In simpler terms, no non-key attribute should be dependent on only a *part* of a composite primary key. If a non-key attribute can be determined by only one part of a composite key, it should be moved to a separate table.
Example: Consider an 'OrderDetails' table with (OrderID, ProductID) as a composite primary key. If ProductName and Price depend only on ProductID (a part of the key), they violate 2NF. Quantity, however, would depend on both OrderID and ProductID.
CREATE TABLE OrderDetails (
OrderID INT,
ProductID INT,
ProductName VARCHAR(100), -- Depends only on ProductID (partial dependency)
Price DECIMAL(10, 2), -- Depends only on ProductID (partial dependency)
Quantity INT,
PRIMARY KEY (OrderID, ProductID)
);
Third Normal Form (3NF)
A table is in Third Normal Form (3NF) if it is in 2NF and there are no transitive dependencies of non-key attributes on the primary key.
A transitive dependency occurs when a non-key attribute is dependent on another non-key attribute, which in turn is dependent on the primary key. If A determines B, and B determines C, then C is transitively dependent on A.
Example: In an 'Employees' table, if EmployeeID determines DepartmentID, and DepartmentID determines DepartmentName, then DepartmentName is transitively dependent on EmployeeID. To achieve 3NF, DepartmentName should be moved to a separate Departments table, with DepartmentID acting as a foreign key in the Employees table.
CREATE TABLE Employees (
EmployeeID INT PRIMARY KEY,
EmployeeName VARCHAR(100),
DepartmentID INT,
DepartmentName VARCHAR(100) -- Depends on DepartmentID, which depends on EmployeeID (transitive dependency)
);
Boyce-Codd Normal Form (BCNF)
Boyce-Codd Normal Form (BCNF) is a stricter version of 3NF. A table is in BCNF if and only if for every non-trivial functional dependency X → Y, X is a superkey.
This implies that if a non-key attribute determines another attribute, the determining attribute must be a candidate key (or a superkey) itself. BCNF addresses certain anomalies that 3NF might miss, particularly in scenarios involving tables with multiple overlapping candidate keys.
- BCNF is generally considered to be a stronger form of 3NF.
- Most tables that are in 3NF are also in BCNF.
- The primary cases where a 3NF table might not be in BCNF involve tables with multiple, composite, and overlapping candidate keys where a non-key attribute determines part of a candidate key.

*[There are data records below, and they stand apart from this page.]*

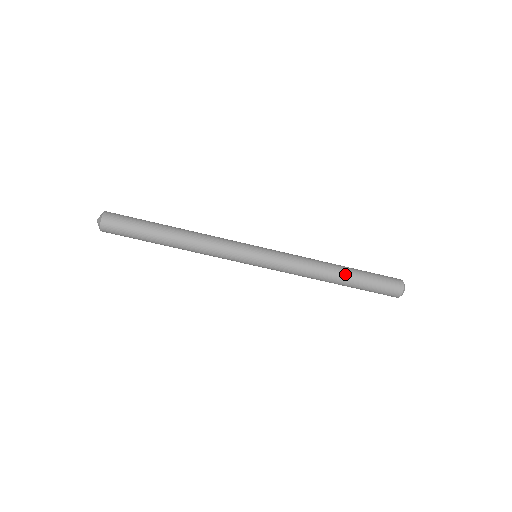
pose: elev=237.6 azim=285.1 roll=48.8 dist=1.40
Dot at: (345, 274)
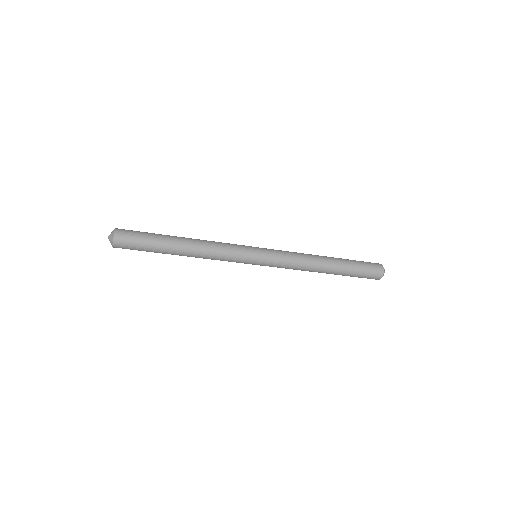
Dot at: occluded
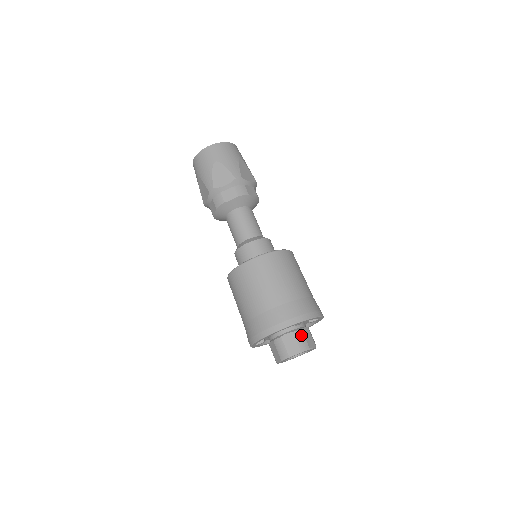
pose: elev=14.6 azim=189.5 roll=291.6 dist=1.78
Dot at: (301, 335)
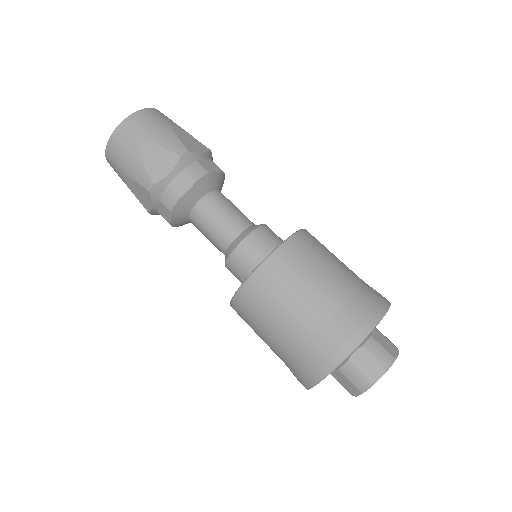
Dot at: occluded
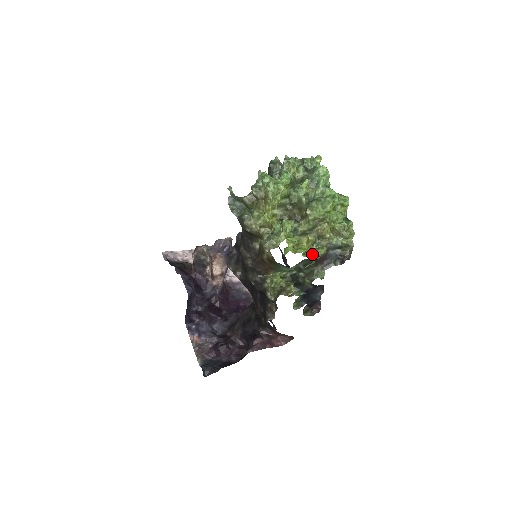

While BCNF aims for maximum data integrity, achieving it can sometimes lead to an excessive number of tables and complex joins. In practice, 3NF is often sufficient for most business applications, balancing data integrity with query performance.

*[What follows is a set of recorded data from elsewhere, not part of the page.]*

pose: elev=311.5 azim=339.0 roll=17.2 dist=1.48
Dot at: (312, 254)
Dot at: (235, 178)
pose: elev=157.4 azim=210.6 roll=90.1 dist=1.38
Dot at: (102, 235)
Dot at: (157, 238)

Summary and Practical Considerations
| Normal Form | Key Rules |
|---|---|
| 1NF | Atomic values; no repeating groups |
| 2NF | 1NF + No partial dependencies on a composite primary key |
| 3NF | 2NF + No transitive dependencies on the primary key |
| BCNF | For every functional dependency X → Y, X must be a superkey |
While higher normal forms reduce data redundancy and improve integrity, they can also increase the number of tables, potentially leading to more complex queries and slower performance due to the need for more joins. The choice of normal form often involves a trade-off between strict data integrity and practical performance considerations. In some specific scenarios, a controlled degree of denormalization might be applied for performance optimization.